September 2002


How old are you? How much do you earn?

What would you answer if asked asked these questions at website when you were buying your next TV or ordering groceries online? A lot of us would lie, and for a very good reason - to protect our privacy.

But the companies posing these questions also think they have a good reason. Information about customer profiles is becoming increasingly important in business, both for marketing and for development and improvement of services.

Image from www.freeimages.co.uk

Time to tell the truth? Image from www.freeimages.co.uk

"Right now, the rate of falsification on Web surveys is extremely high," says Dr Ann Coavoukian, the commissioner of information and privacy in Ontario, U.S.A. "People are lying and vendors don't know what is false [or what is] accurate, so the information is useless."

But researchers at IBM think they have the solution. They have developed an ingenious method to protect our privacy, while still giving companies the information they crave. Rakesh Agrawal and Ramakrishnan Srikant, computer scientists working for IBM in California, realised that companies are often interested in aggregate data, rather than in being able to track individual responses. The two researchers have developed software that never records original answers, instead randomising them in such a way that companies can reconstruct the information they need from all the responses.

For example, if you are asked your age, instead of recording exactly what you entered, the software records your answer plus or minus some randomly generated number within a known range, say +/- 20 years. So if you enter 28, it might record anything between 8 and 48, with this process of randomization occurring independently for each response. Since your original answer and the random number masking it are never recorded, there is no way to reconstruct information about, say your next birthday.

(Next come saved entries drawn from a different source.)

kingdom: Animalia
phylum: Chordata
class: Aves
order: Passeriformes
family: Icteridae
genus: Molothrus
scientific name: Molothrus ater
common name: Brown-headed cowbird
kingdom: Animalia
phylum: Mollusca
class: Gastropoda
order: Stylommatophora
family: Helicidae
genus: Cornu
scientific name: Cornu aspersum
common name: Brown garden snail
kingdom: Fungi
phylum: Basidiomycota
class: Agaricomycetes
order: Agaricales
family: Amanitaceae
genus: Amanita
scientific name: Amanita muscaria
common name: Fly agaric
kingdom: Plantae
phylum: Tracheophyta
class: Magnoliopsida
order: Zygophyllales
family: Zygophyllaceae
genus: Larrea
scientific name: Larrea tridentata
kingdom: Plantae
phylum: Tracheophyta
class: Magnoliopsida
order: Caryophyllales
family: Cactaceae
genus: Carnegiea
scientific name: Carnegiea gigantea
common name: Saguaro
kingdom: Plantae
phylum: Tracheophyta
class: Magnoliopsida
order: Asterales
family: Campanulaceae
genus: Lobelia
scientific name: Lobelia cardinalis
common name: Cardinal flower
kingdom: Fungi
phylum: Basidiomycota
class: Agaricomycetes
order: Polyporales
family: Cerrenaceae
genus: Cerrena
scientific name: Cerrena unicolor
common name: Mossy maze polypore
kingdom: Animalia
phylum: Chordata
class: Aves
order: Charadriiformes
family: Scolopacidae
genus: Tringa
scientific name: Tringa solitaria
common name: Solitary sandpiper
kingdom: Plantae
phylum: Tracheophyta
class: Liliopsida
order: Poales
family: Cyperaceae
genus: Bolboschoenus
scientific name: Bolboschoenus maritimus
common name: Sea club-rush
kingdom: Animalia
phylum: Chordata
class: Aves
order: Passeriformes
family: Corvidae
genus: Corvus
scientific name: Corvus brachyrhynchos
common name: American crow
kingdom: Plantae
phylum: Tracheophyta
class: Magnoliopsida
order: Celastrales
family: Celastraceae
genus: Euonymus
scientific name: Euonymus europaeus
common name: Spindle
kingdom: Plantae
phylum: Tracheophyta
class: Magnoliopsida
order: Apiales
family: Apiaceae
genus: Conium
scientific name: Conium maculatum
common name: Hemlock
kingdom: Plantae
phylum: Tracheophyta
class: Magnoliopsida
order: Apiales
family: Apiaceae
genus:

But what remains is still useful for companies. They know not only what was recorded for all the responses, but also the probability distribution used to generate the random numbers masking the answers. This is not enough to reconstruct individual answers, but enough to deduce something about the whole group that responded. Using a version of Bayes Theorem applied to probability distributions, they can deduce the distribution of answers over the whole group. For example, they can get good estimates of how many respondent were aged 15-24, 25-34, and so on. (See Ye Banks and Bayes in issue 9 of Plus, or Beyond reasonable doubt in this issue for more on Bayes theorem.)

The inaccuracy resulting from this method may be a small price to pay if it persuades customers to be more truthful in their responses. "The beauty of this research is that retailers and other Web businesses are able to extract the valuable demographic information they need without necessarily knowing the underlying personal consumer data", says Harriet P. Pearson, IBM's Chief Privacy Officer.

Companies using such privacy software may have a real advantage over competitors, as many web users say that privacy is a major concern. However, for the system to work companies are going to have to convince consumers to trust them enough to stop fibbing about their answers.